I like Swift but looking at the code examples I got to say preparing data and setting up a model is 10x easier in Julia.

I am skeptical that there are no calls to underlying C or CUDA libraries occurring. Swift doesn’t naively beat BLAS
Well, it's not happening in swift yet.

S4TF still requires either c cuda kernels or XLA. Julia on the other hand has JIT GPU codegen and its CPU codegen has been benchmarked to beat openblas

> CPU codegen has been benchmarked to beat openblas

Source on this claim?

He probably means Tullio.jl (which also seems to integrate with Julia's source to source differentiation library Zygote.jl, the main competitor to Swift for Tensorflow):

https://discourse.julialang.org/t/realistically-how-close-is...

https://github.com/mcabbott/Tullio.jl

Regardless if it can consistently beat Fortran/BLAS in every area, in general JIT languages have more opportunities for optimizations than AoT languages, so it's interesting to see what comes out of a language that focuses on leveraging this to get the most performance.

I'm surprised re: blas - that is closer than I thought! Still a huge gap on the GPU, but still impressive.

> in general JIT languages have more opportunities for optimizations than AoT languages

I'm not sure I agree with this. I would say the opportunities for any non-GC mature AoT language (C++, Rust, etc.) is going to be pretty much the same, since you can just attach a JIT to most AoT langs.
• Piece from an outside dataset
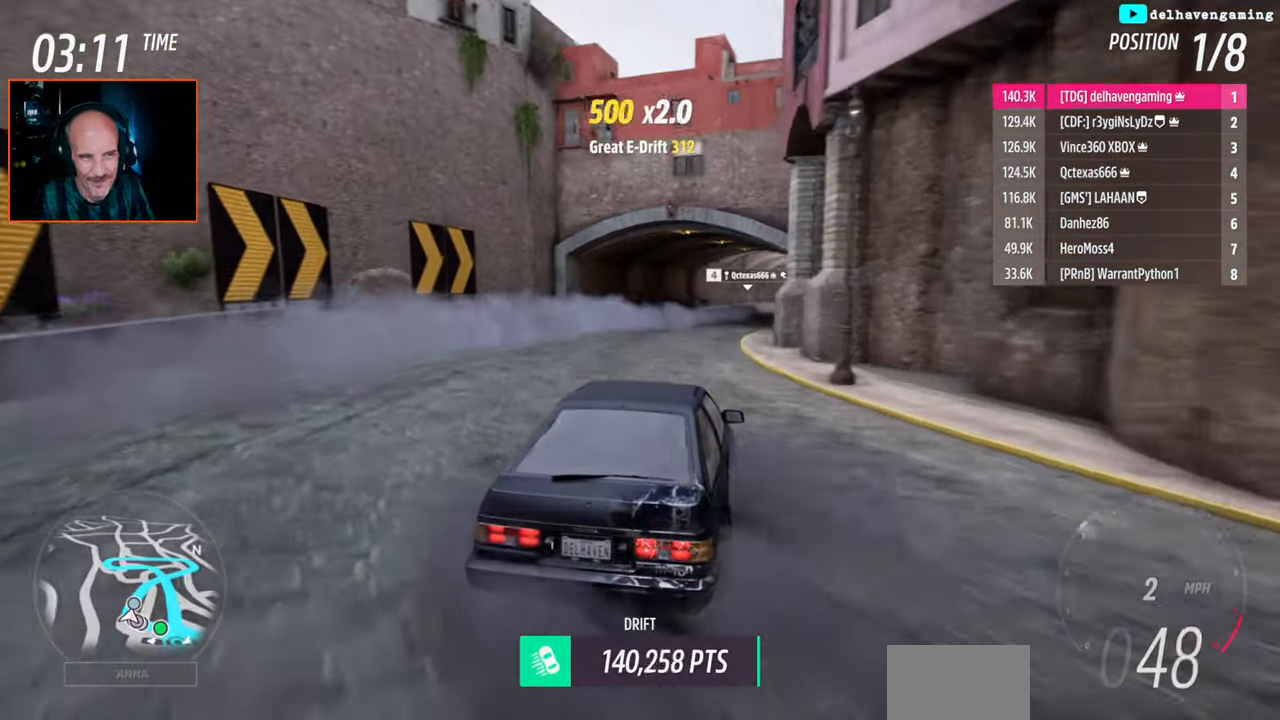
{"buttons": ["R2"], "left_stick": "up-right", "events": [[33, "L1", "down"], [133, "CROSS", "up"], [133, "L1", "up"], [267, "L1", "down"], [350, "L1", "up"]]}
The GPU gap is only if written in the high level index or loop style. There is little to no gap if done either using array abstractions (broadcast, map etc) or at a level similar to Cuda C (though with nicer Julia abstractions and syntax): https://juliagpu.org/cuda/

The Julialab at MIT is working on making the higher level codegen faster

Sure, if you give static language a JIT they'll be able to get the advantages of having JIT, though language semantics still matter. A language built for JITs like Julia or Common Lisp have native ways of interfacing with the compiler, and programs are built without worry of exponential explosion of implementations during method monomorphization (as you'll only compile the optimal versions that you'll actually use, based on runtime information, without having to be pessimist as any overspecialization can be fixed on demand). AoT languages would probably need a compiler pragma or type similar to a dynamic boxing but for delayed monomorphization/compilation for methods when you want to avoid compiling all paths AoT (which might be a way to allow for example tensor specialization on sizes, similar to StaticArrays on Julia).